The auto industry was one of the first to implement 3D printing technology when it was invented over 30 years ago, back when it was called “rapid prototyping.” The technology is now maturing to the point that it can be used to manufacture end parts, and the automotive sector is again quick to recognize the potential.
Now that entirely new 3D printing processes are being invented, such as those from Carbon and HP, BMW has quickly seen the potential of these novel systems in an attempt to stay ahead of the cutting edge and ultimately produce better cars. The manufacturing conglomerate is an early customer of both Carbon’s ultrafast and layerless M1 3D printer as well as HP’s Multi Jet Fusion (MJF) process.
3D Printing History at BMW
The BMW Group has been relying on 3D printing technology for over 25 years, initially using it to produce predevelopment models for vehicle validation and testing or for concept cars and show cars.
The group was able to roll out its first series 3D-printed part in 2010. This 3D-printed water pump wheel is still manufactured for Deutsche Tourenwagen Masters (DTM) racecars today, with over 650 of these water pump wheels produced to date, according to Ertel. “As final metal product, BMW currently produces water pump wheels for DTM racecars using additive production methods. The high-precision component, which is subject to high stresses, consists of an aluminum alloy and has previously proven its worth in the tough environment of motorsports,” Ertel said. “Without exception, all pump gear works flawlessly.”

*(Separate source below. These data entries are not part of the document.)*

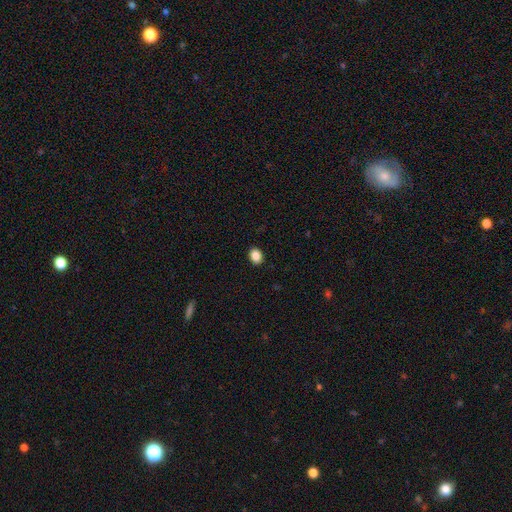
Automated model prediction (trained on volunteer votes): Smooth or featured? Predicted: smooth (p=0.88). How rounded? Predicted: in between (p=0.54). Merging? Predicted: none (p=0.91).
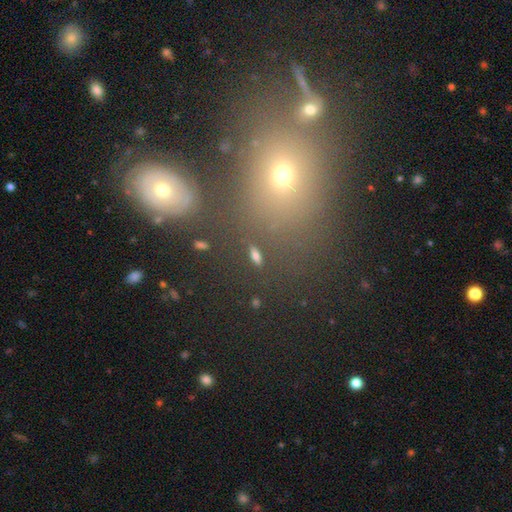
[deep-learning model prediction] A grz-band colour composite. It shows a smooth galaxy with no disk features (64%) that is in between round and cigar-shaped (66%). Merging: none (85%).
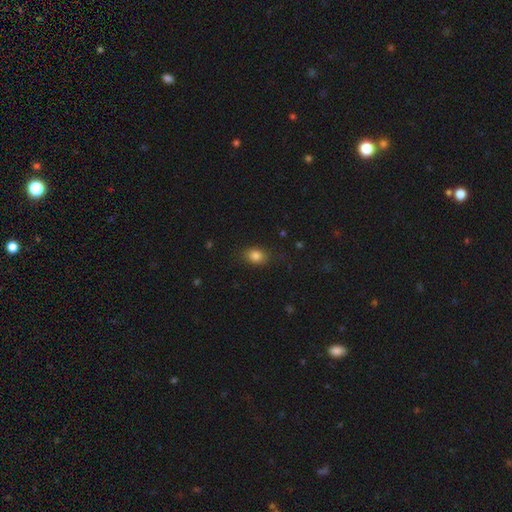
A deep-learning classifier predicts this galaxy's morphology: smooth_or_featured: smooth (p=0.84) [alt: star or artifact p=0.10]
how_rounded: in between (p=0.68) [alt: round p=0.31]
merging: none (p=0.83) [alt: minor disturbance p=0.12]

Ertel used the DTM water pump wheel as an example. “Additive manufacturing as a production method has turned out to be the ideal procedure for the small batch,” he pointed out. “Firstly, it allows for the inclusion of design refinements in the six-bladed centrifugal pump wheel, whose implementation would require much greater effort with other production methods. With the new method, it was possible to achieve ideal aerodynamics of the component for the DTM race series. Secondly, no complex tools or molds are needed, which makes the demand-oriented production more cost effective.”
Ertel added, “On top of that, 3D printing ensures the dimensional accuracy of the water pump wheel over the entire production time. BMW applies the homologated high-precision part both in the DTM racecars and in the Z4 GT3 customer vehicles.”

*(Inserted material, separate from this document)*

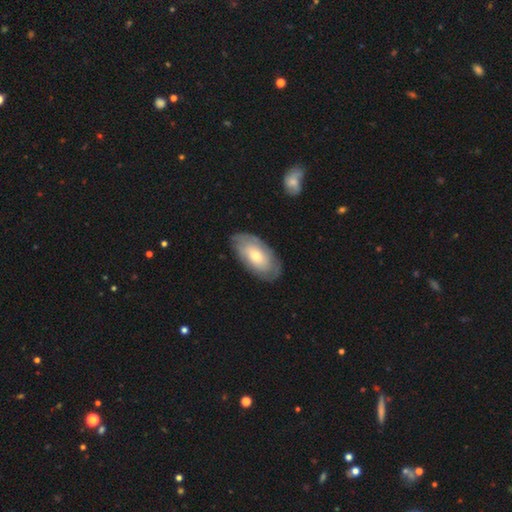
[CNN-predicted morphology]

The Rolls-Royce Phantom and Dawn
In 2012, the BMW Group began to use 3D printing to produce parts for the Rolls-Royce Phantom, before GE even began manufacturing its widely trumpeted fuel nozzle for the LEAP jet engine. According to Ertel, the parts included “[p]lastic holders for hazard-warning lights, center lock buttons, electronic parking brakes and sockets.”

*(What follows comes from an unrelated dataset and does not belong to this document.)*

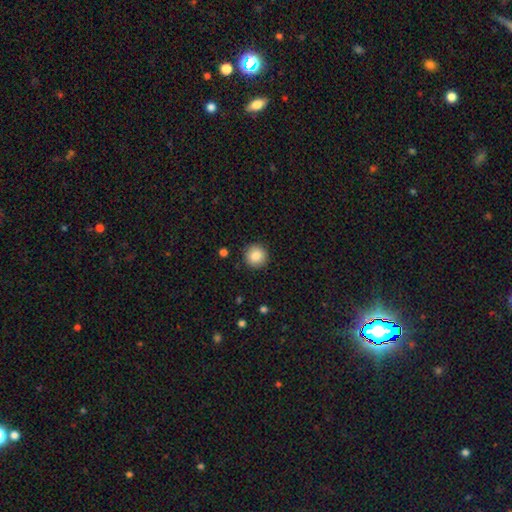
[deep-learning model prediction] smooth 86%, star or artifact 9%, featured or disk 6%. Down the decision tree: how rounded — round (95%); merging — none (92%).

Future 3D Printing Technologies
Just as the BMW Group was quick to employ metal 3D printing processes, the group is one of the first customers for both Carbon and HP, which BMW believes may be essential to the use of 3D printing for the production of end parts. Ertel suggested that the reason for this is the high speed and low cost of these new processes.
Carbon’s continuous liquid interface production (CLIP) technique is capable of 3D printing parts in mere minutes. CLIP 3D printing sees a digital light processing projector cast UV light through an oxygen-permeable optical window onto a vat of proprietary photosensitive resin.
This optical window enables the system to cure the photopolymers much more quickly and makes it possible to print isotropic parts, in which the physical properties are the same across the X-, Y- and Z-axes, unlike other 3D printing technologies. A secondary curing process further allows these parts to become even more durable. Altogether, objects printed with CLIP are closer to injection-molded parts than those made with other 3D printing processes.
Ertel said that both CLIP and MJF, “planar” processes, as he refers to them, will speed up production times without raising costs. “The new planar 3D printing technologies will enable much faster production times and more economical production in the future, compared to conventional point-to-point 3D printing methods. Beamers or infrared sources are used to expose the full surface or bigger areas, rather than point-to-point, high-priced light sources such as CO2 or UV lasers,” Ertel explained.
He added, “Today, planar technologies seem to be central to the use of additive processes in series production. The most recent example can be found in the preliminary trials of the HP MJF technology. The process will initially be used in prototyping, but we plan to extend it into series production over the long term.”
CLIP and MJF are only the most recent examples of BMW’s adoption of 3D printing technology. Based on the company’s track record, it’s clear that BMW will continue to utilize whatever may be the most cutting-edge manufacturing process at the time. Ertel concluded, “Additive technologies will be one of the main production methods of the future for the BMW Group—with promising potential. The integration of additively manufactured components into Rolls-Royce series production is another important milestone for us on the road to using this method on a large scale. By utilizing new technologies, we will be able to shorten production times further in the future and increasingly exploit the potential of tool-less manufacturing methods. On the way to a wide application in series manufacturing, there will be further milestones that have to be made to prove the technological and economical maturity of this relatively young technology. But from what we know now, it seems promising enough for us to take this journey.”